Kleine Deutschlandkunde

 

Neulich brachte Victoria ihr vollgeschriebenes Heft mit nach Hause und sollte dafür noch ein hübsches Deckblatt gestalten. Sie schrieb also „Il mio secondo quaderno di italiano“ (mein zweites Italienischheft) und begann dann, in comicartigen Kästchen Dinge zu schreiben und zu malen, die ihr gerade in den Sinn kamen: „Questa è la mia amica Emma.“ (Das ist meine Freundin Emma.) „Questa è la mia scuola.“ (Das ist meine Schule.) Als ihr nichts mehr einfiel, half ich mit ein paar Ideen weiter, aber erst „Ich komme aus Deutschland.“ und „Jetzt wohne ich in Italien.“ fand sie gut. Neben die Sätze „Vengo dalla Germania.“ und „Adesso vivo in Italia.“ wollte sie die deutsche und die italienische Fahne malen. Ich fragte, ob sie denn wüsste, wie die Deutschlandfahne aussieht und die Antwort kam prompt: „Ja, Schwarz – Weiß – Rot!“ Darüber war ich doch etwas erschrocken. Eigentlich hatte Victoria die Fahne im letzten Sommer aufgrund der (für uns sehr kurzen) Fußball-WM schon gut gekannt. Als ich nachfragte, erzählte sie von einer Landkarte in der Schule. Darauf ist Deutschland noch mit der Reichsflagge versehen. Ich frage mich, wie lange diese Karte dort schon hängt – da hätte ich ja eher noch ein geteiltes Deutschland erwartet.

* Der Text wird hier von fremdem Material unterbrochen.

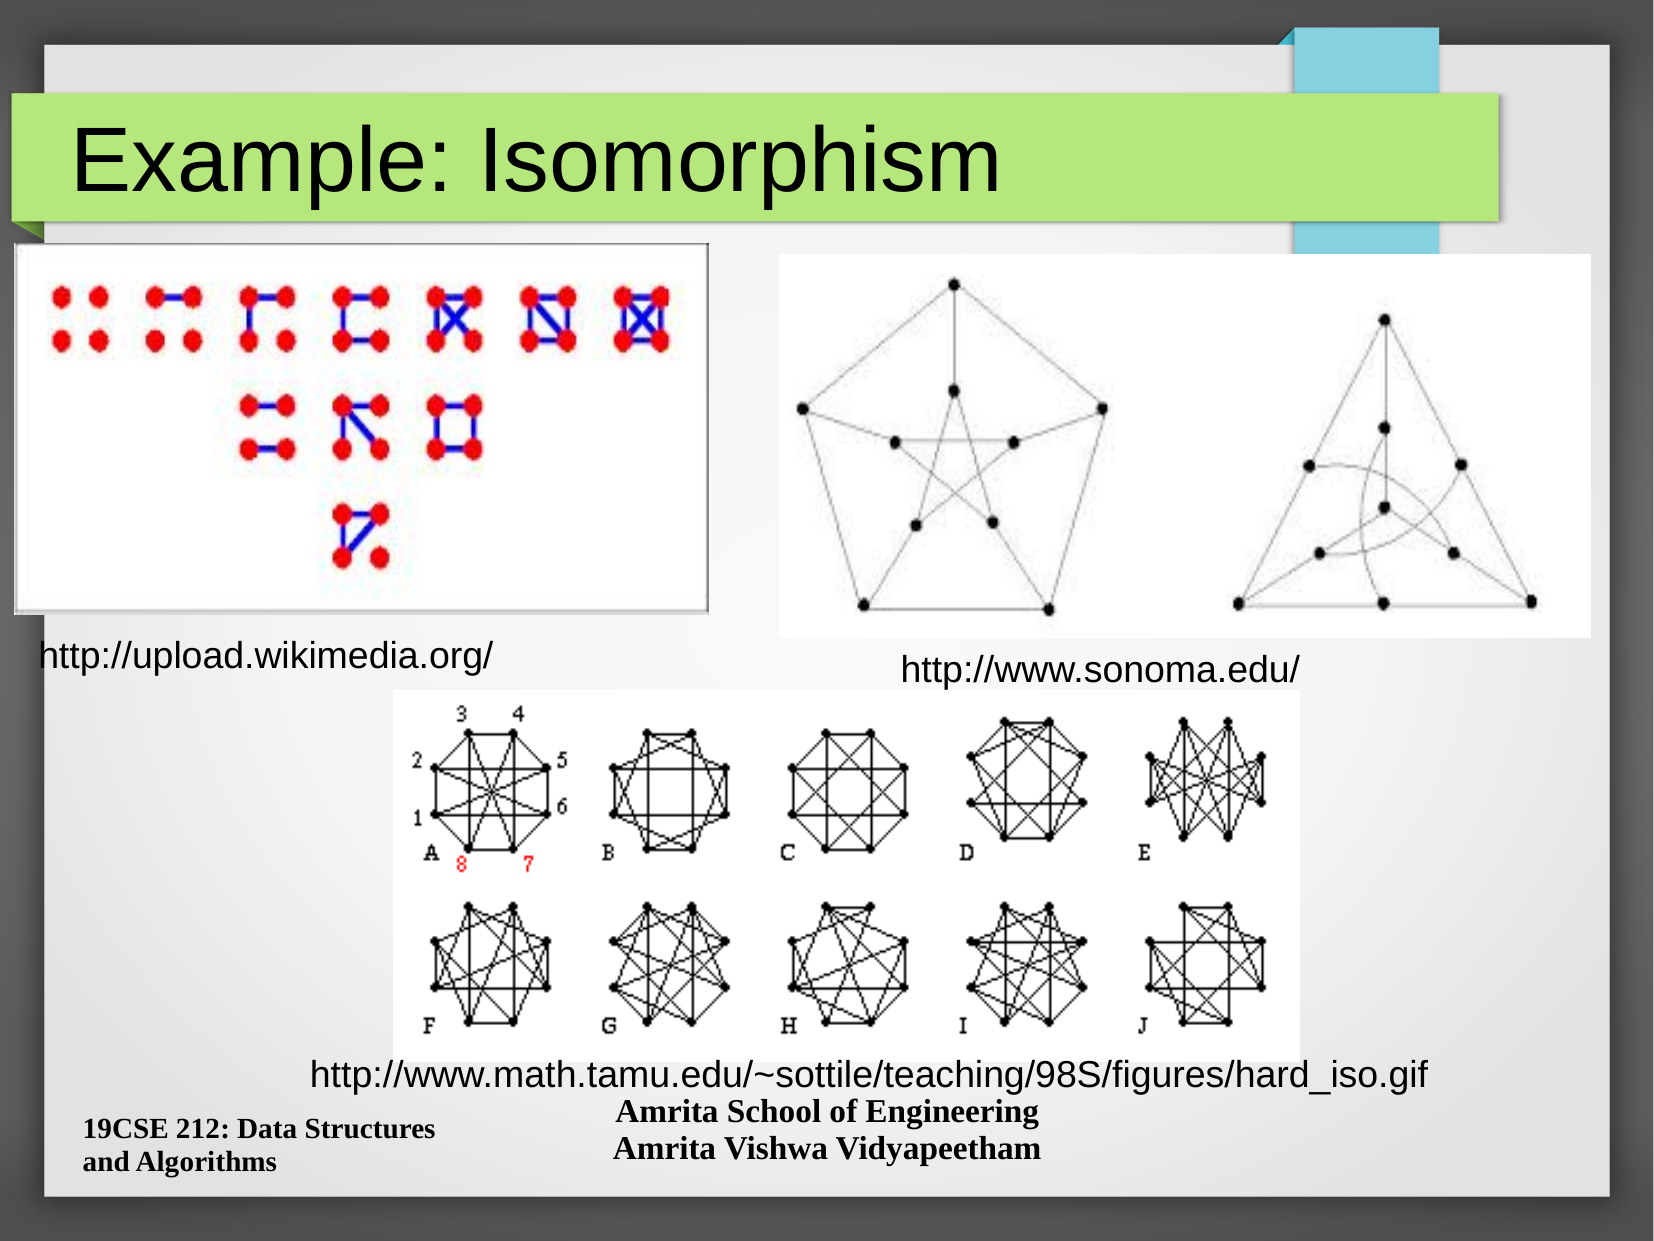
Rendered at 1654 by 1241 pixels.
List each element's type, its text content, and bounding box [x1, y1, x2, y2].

text_box http://upload.wikimedia.org/ [23, 623, 556, 686]
picture [0, 0, 1654, 1241]
title Example: Isomorphism [70, 106, 1229, 213]
text_box http://www.sonoma.edu/ [885, 637, 1583, 700]
text_box http://www.math.tamu.edu/~sottile/teaching/98S/figures/hard_iso.gif [295, 1042, 1446, 1105]
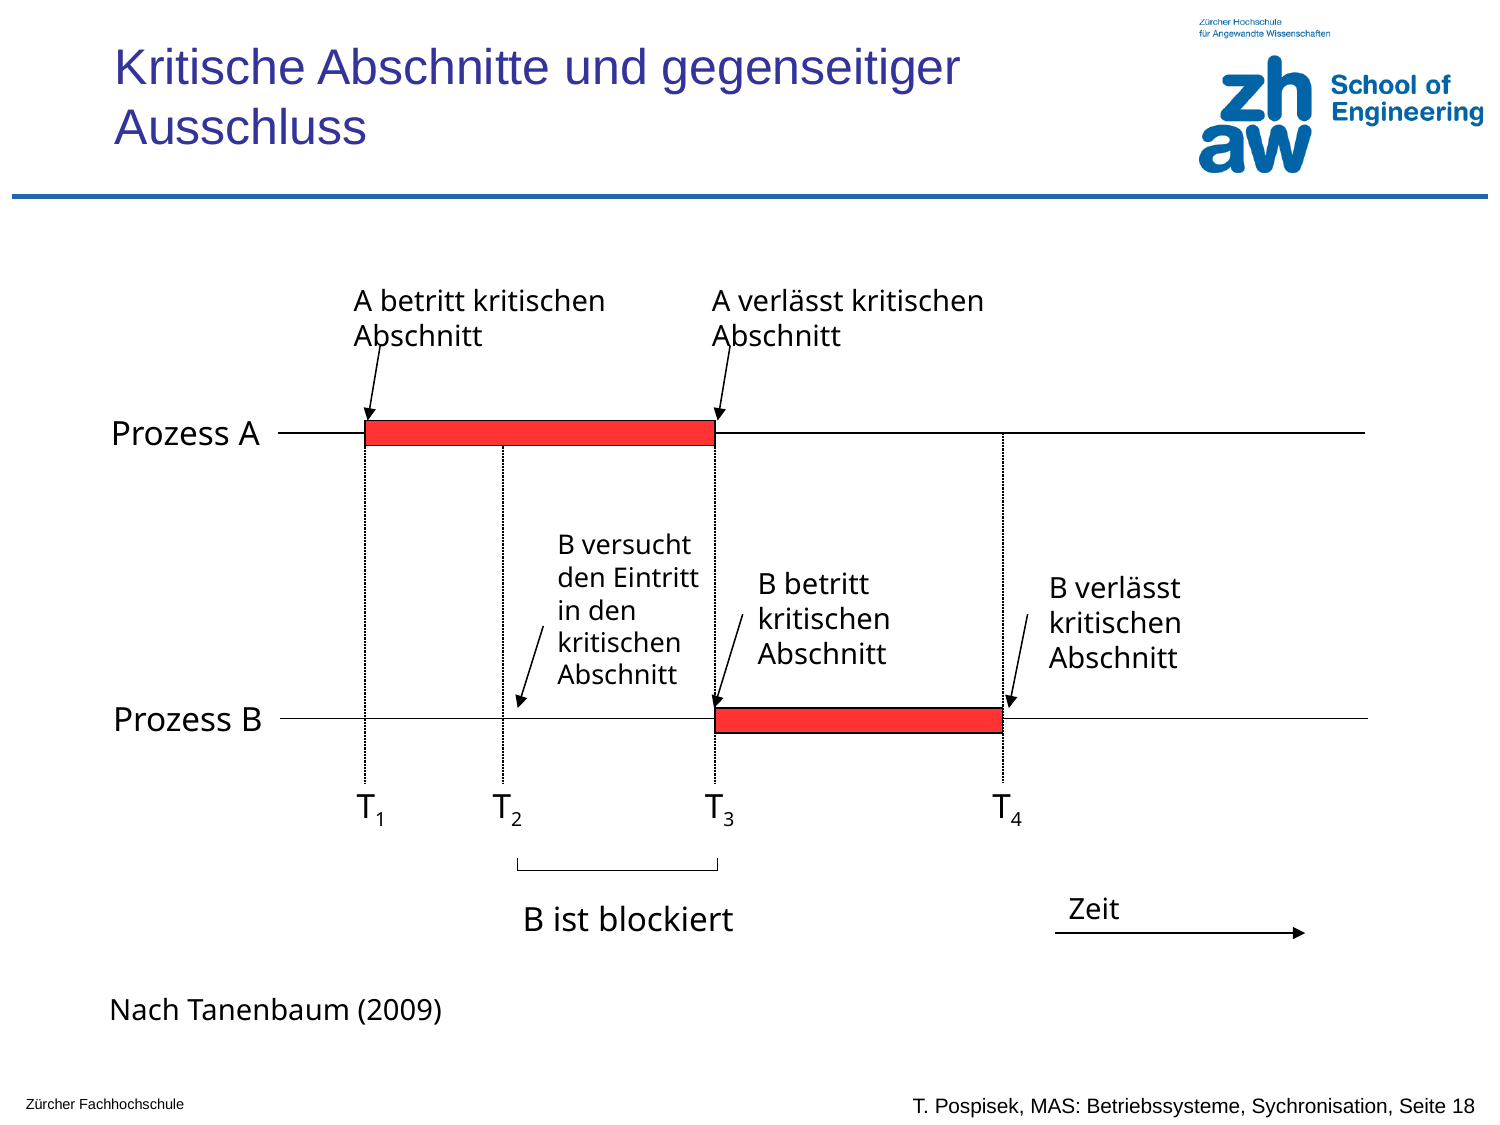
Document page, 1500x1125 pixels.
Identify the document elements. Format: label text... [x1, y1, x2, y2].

text_box B betritt kritischen Abschnitt [743, 558, 943, 678]
text_box [365, 420, 716, 446]
text_box T1 [341, 777, 402, 839]
text_box A betritt kritischen Abschnitt [338, 274, 629, 360]
text_box B versucht den Eintritt in den kritischen Abschnitt [542, 520, 743, 698]
text_box B ist blockiert [507, 890, 749, 946]
text_box A verlässt kritischen Abschnitt [697, 274, 1000, 360]
text_box Prozess B [98, 690, 278, 746]
text_box Zeit [1053, 882, 1135, 933]
text_box [716, 708, 1003, 733]
text_box T4 [977, 777, 1040, 839]
text_box Prozess A [96, 404, 276, 460]
text_box Nach Tanenbaum (2009) [94, 984, 458, 1035]
text_box T2 [477, 777, 541, 839]
text_box T3 [690, 777, 753, 839]
picture [1199, 19, 1483, 173]
title Kritische Abschnitte und gegenseitiger Ausschluss [99, 50, 1170, 163]
text_box B verlässt kritischen Abschnitt [1033, 562, 1205, 683]
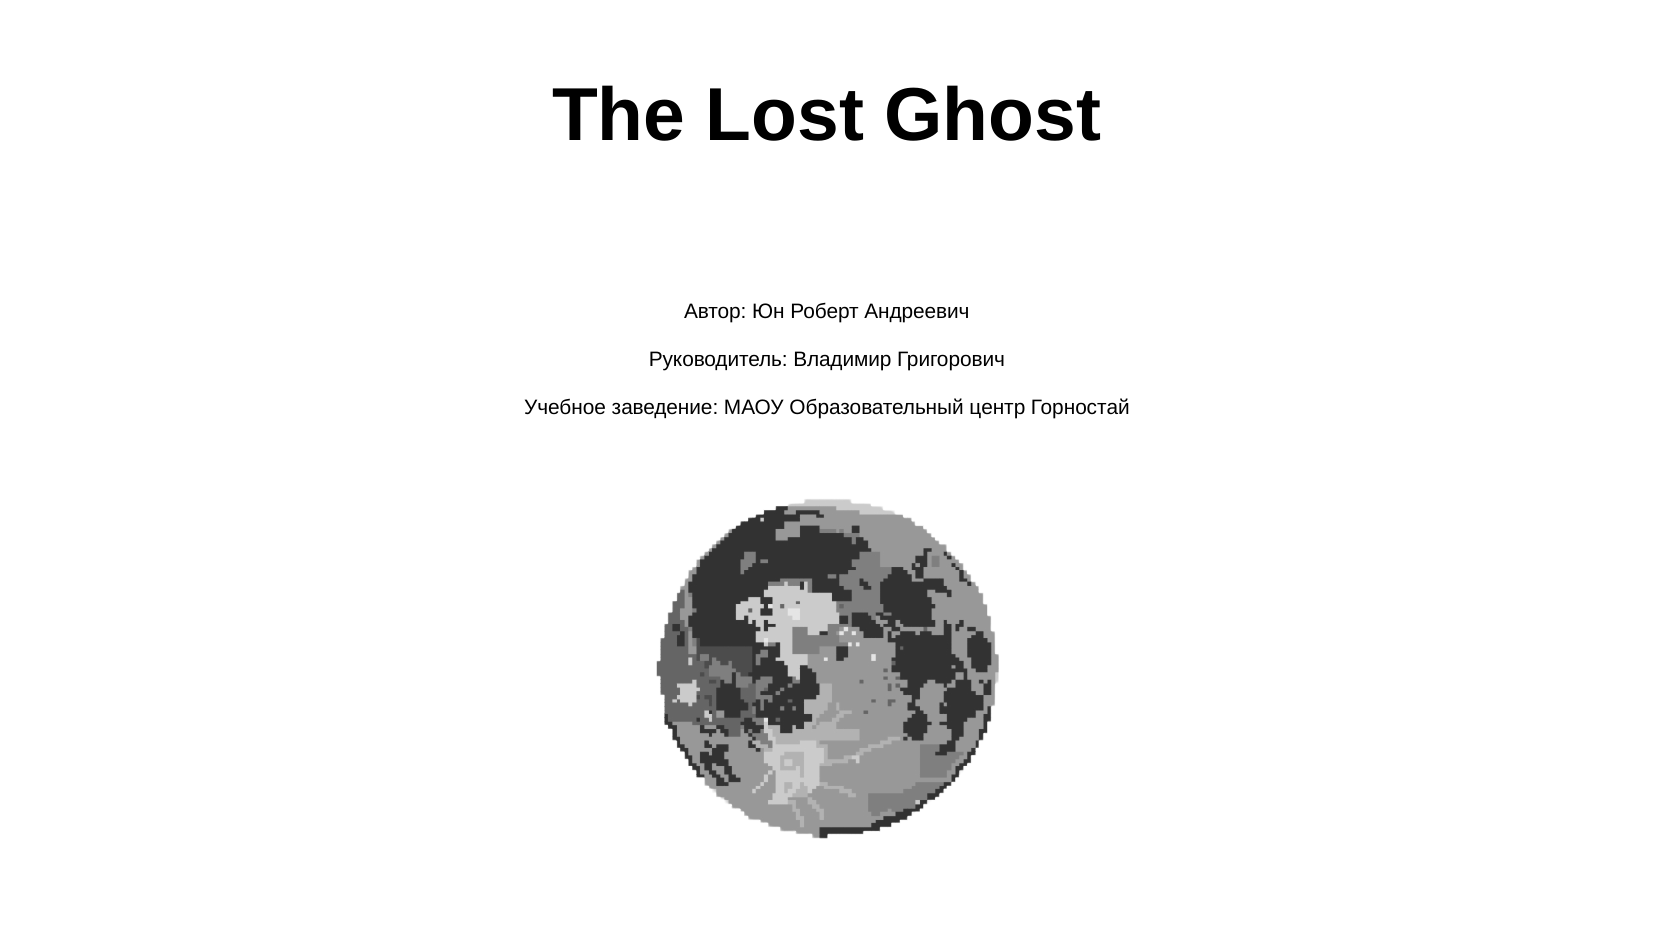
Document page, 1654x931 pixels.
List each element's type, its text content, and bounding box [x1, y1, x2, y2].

Meiner Erfahrung nach sind die Italiener Deutschland gegenüber aber sehr positiv eingestellt. Tatsächlich wurde ich wider Erwarten noch nie zu den Ost-West-Verhältnissen gefragt. Viele, die wissen möchten, woher ich genau komme, kennen Dresden, seine Kultur und sogar den Vergleich als Firenze sull’Elba (Elbflorenz). Oft werde ich verwundert gefragt, warum wir ausgerechnet nach Italien gekommen sind, wo doch in Deutschland so Vieles besser funktioniert als hier. In Italien findet generell eher ein Überschwappen nach Norden statt: aus dem Süden und dem Nahen Osten kommen viele Migranten nach Italien. Die Italiener selber, besonders Akademiker, verlassen ihr Land in Richtung Norden, da sie hier wenig Arbeit finden. Deutschland ist dabei ein ziemlich gefragtes Ziel. Ich selber kenne in Dresden mehrere italienische Akademikerfamilien, die dauerhaft dort bleiben wollen. Dieses Phänomen hat sogar einen Namen: La fuga dei cervelli – die Flucht der Gehirne.

In der Tat muss ich immer wieder feststellen, dass wir aus Deutschland in vielen Bereichen ziemlich verwöhnt sind, zum Beispiel mit der Infrastruktur, dem Gesundheitssystem und den Sozialhilfen. Natürlich ist Italien kein Entwicklungsland, aber Einiges bleibt eben doch auf der Strecke. Was man als Urlaubsbesucher als rustikalen und südlichen Charme empfindet, beginnt irgendwann zu nerven, wenn man hier wohnt. Mit unpünktlichen Bussen kann man eben nicht gut planen, und die tristen Wartezimmer ohne Bilderbücher beim Kinderarzt lasse ich auch gern wieder hinter mir.

Völlig veraltete Landkarten in der Schule sind da eigentlich nicht so trivial. Als die Reichsflagge in Deutschland verwendet wurde, hatte Italien immerhin noch einen König und in Afrika Kolonien! Und da in den Kinderköpfen beim täglichen Anblick eben doch so einiges hängenbleibt, sollte ich der Schule vielleicht mal eine aktuelle Landkarte sponsern.

In das letzte Kästchen schrieb Victoria übrigens: „Ciao, vado in Germania!“ – „Tschüss, ich geh nach Deutschland!“.